Missing Data in Application Visibility Page

Problem

Description: Data is missing in the Application Visibility page.

Solution

  1. Check whether the TCP connection is established between the CPE and the regional sblb virtual machine on port 3514.
    root@regional-sblb:~#netstat -anp | grep 3514

    Or execute the following command in the CPE device:

    root@cpe # show security flow session | grep 3514
  2. If the TCP connection is not established on port 3514, then check the IP connectivity between the CPE device and the regional sblb virtual machine. Ensure that TCP port 3514 is not blocked in the path.

Problem

Description: Link switch does not happen during service-level agreement (SLA) violation in bandwidth-optimized SD-WAN deployments.

Solution

  1. Check that the applications match the SD-WAN policy.
  2. Check that CSO or Controller recognizes the SLA violation.

    Log in to the Administration Portal, and select Monitor > Applications > SLA performance.
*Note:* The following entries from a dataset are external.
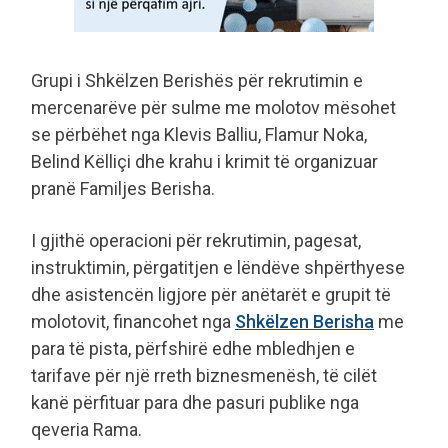
Grupi i Shkëlzen Berishës për rekrutimin e
mercenarëve për sulme me molotov mësohet
se përbëhet nga Klevis Balliu, Flamur Noka,
Belind Këlliçi dhe krahu i krimit të organizuar
pranë Familjes Berisha.
I gjithë operacioni për rekrutimin, pagesat,
instruktimin, përgatitjen e lëndëve shpërthyese
dhe asistencën ligjore për anëtarët e grupit të
molotovit, financohet nga
Shkëlzen Berisha
me
para të pista, përfshirë edhe mbledhjen e
tarifave për një rreth biznesmenësh, të cilët
kanë përfituar para dhe pasuri publike nga
qeveria Rama.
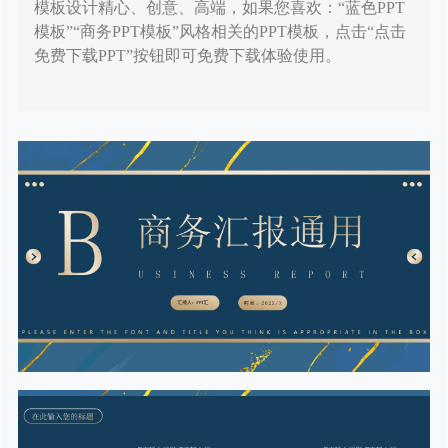
模板设计精心、创意、高端，如果您喜欢：“蓝色PPT
模板”“商务PPT模板”风格相关的PPT模板，点击“点击
免费下载PPT”按钮即可免费下载体验使用。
  3. Verify whether the CPE time is synchronized with the NTP server.
  4. Click the SLA profile and ensure that the SLA performance data is correct. If it is not, then check that the violation is introduced in the appropriate link.
  5. Log in to the CPE device and check the RPM result. Verify the preferred route in the SLA VRF (TC* VRF) table using the following commands.
    root@cpe # show services rpm probe-results
    root@cpe # show route table TC1-CustomerA_DefaultVPN.inet.0

Problem

Description: The original link is recovered after a service-level agreement (SLA) violation but the application traffic does not switch back to the original link.

Solution

Applications change links only on an SLA violation, because applications are not tied to a specific link and are based on SLA type, such as path preference or link performance metrics.

Problem

Description: All WAN links are up but not all links are being utilized.

Solution

It is possible that all SD-WAN policies can select the same WAN link if they match the SLAs. If the CPE receives a lot of matching and non-matching application traffic for SD-WAN policies, but not all WAN links are being used, then ensure the following:

  1. Check that the CPE device receives multiple flows per application.
  2. Check that all the WAN overlays are up (IPsec, GRE) in the CPE device and the hub device.
  3. Check the SLA performance data or real-time performance monitoring (RPM) probe results in the CPE device for all links.

    Log in to the Administration Portal, and select Monitor > Applications > SLA Performance.